Sunday, April 24, 2011


I read about the story of Peter Ota, a Nasei; or Hawaiian-Japanese. After Pearl Harbor, Ota and his family were arrested and sent to internment camps. The living conditions there were terrible. “The barracks was all there was. There were no trees, no kind of landscaping. It was like a prison camp. Coming from our environment, it was just devastating” (Terkel 207). Peter Ota’s father put his faith in the US government; he believed that it would do anything that bad to its own citizens. Ota’s father was wrong, these camps destroyed many lives and families. The US government imprisoned innocent Japanese Americans out of fear and racism. America was making the same mistakes that other European nation made in past centuries, mistakes that America was determined not to repeat.

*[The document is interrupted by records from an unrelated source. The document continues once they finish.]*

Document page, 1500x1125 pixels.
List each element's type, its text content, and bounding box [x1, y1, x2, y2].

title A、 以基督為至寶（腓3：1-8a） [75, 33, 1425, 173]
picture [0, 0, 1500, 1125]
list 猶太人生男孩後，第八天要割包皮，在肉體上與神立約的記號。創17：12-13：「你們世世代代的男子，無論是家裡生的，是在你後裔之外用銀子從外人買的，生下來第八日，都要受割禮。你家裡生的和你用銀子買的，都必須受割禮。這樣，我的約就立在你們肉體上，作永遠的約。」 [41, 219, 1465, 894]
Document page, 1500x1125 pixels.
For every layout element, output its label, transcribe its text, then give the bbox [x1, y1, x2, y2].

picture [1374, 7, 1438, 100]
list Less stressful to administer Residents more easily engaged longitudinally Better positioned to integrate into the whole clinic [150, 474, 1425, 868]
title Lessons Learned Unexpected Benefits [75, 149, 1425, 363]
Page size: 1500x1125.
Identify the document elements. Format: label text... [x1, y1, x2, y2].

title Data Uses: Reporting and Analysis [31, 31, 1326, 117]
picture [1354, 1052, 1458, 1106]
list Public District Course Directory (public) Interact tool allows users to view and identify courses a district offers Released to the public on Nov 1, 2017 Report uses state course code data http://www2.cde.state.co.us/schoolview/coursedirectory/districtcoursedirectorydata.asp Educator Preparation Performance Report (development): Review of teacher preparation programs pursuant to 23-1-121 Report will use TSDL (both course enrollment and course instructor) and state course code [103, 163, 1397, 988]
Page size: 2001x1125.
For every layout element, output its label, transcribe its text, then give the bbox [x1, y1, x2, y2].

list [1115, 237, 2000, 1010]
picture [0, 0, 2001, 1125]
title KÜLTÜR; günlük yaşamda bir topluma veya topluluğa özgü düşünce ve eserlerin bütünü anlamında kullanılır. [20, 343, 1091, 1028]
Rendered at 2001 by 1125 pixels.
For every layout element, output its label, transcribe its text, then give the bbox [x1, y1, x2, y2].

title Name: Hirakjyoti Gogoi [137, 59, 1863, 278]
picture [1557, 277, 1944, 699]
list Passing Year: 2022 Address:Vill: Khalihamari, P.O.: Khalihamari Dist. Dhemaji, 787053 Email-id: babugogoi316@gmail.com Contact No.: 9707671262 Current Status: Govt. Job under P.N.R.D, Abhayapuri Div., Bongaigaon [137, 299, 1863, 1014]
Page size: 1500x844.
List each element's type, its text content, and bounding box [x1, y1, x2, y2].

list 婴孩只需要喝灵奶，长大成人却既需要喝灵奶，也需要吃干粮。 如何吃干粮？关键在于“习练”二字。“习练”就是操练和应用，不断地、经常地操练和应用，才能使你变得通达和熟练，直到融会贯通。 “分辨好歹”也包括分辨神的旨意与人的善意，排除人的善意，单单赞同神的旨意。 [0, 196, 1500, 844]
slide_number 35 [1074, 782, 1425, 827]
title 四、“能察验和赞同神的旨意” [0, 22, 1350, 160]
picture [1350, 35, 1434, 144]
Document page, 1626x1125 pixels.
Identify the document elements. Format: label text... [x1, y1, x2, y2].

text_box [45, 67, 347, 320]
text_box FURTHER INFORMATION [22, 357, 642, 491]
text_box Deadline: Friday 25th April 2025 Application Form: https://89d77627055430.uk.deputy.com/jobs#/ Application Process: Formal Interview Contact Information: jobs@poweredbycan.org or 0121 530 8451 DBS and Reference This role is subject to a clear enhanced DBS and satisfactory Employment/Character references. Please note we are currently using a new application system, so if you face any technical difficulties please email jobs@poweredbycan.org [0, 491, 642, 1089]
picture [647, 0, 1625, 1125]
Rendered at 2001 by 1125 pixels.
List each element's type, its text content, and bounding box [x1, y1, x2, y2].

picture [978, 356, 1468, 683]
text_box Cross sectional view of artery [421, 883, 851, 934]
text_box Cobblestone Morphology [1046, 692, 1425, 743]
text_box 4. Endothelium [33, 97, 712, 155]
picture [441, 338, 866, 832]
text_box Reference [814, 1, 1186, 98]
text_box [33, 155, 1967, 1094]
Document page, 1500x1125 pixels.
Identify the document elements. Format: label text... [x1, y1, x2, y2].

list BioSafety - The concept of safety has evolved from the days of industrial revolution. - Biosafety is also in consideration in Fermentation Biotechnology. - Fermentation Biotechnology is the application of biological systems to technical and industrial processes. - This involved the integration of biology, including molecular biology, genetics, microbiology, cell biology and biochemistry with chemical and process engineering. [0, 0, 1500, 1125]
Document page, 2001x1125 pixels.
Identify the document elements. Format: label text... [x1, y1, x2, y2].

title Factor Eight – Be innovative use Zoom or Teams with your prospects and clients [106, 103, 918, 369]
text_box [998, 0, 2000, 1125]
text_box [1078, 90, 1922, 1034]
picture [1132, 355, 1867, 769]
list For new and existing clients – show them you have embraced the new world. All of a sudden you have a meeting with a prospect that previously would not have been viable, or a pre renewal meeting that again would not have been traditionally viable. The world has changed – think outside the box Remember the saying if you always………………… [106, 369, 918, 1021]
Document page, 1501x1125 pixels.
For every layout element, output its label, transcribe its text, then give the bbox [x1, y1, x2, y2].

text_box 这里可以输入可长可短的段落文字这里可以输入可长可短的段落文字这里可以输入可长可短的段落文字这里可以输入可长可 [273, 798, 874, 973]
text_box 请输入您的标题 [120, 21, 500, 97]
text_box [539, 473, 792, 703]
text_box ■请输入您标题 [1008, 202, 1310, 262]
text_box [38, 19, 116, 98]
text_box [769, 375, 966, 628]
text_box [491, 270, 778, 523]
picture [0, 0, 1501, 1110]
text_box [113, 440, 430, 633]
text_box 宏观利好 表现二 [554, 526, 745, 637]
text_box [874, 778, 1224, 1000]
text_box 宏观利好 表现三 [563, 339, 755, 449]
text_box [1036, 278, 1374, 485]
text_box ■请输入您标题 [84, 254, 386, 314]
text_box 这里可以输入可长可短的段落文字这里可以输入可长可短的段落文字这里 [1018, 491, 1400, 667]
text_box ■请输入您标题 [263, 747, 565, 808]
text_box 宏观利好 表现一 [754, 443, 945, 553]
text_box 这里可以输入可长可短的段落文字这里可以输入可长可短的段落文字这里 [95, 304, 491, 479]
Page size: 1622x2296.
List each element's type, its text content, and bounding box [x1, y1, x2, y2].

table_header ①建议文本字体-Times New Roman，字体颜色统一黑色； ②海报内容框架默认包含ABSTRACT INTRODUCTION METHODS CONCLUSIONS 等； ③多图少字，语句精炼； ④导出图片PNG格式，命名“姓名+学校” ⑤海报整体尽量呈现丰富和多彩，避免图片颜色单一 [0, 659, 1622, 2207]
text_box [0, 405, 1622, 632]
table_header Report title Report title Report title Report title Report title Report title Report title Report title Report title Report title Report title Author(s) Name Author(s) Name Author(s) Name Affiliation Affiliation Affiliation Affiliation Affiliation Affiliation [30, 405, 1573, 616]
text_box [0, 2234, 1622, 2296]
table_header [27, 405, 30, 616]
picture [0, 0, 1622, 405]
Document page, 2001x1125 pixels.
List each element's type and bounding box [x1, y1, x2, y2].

I also read a story about Betty Basye Hutchinson, a nurse in World War II. After Pearl Harbor, she wanted to do something to help in the war effort. “Immediately, I was going to become a nurse. That was the fastest thing I could do to help our boys” (Terkel 211). Hutchinson was on the orthopedic ward, she was struck by horror when she saw all the injuries that soldiers were sustaining in combat; it’s a lesson on Man’s cruelty to Man. I must’ve been incredibly hard for nurses to do their jobs. It was up to them to save many lives. It must’ve been devastating when a patient died right in front of you, after making all that effort to save them.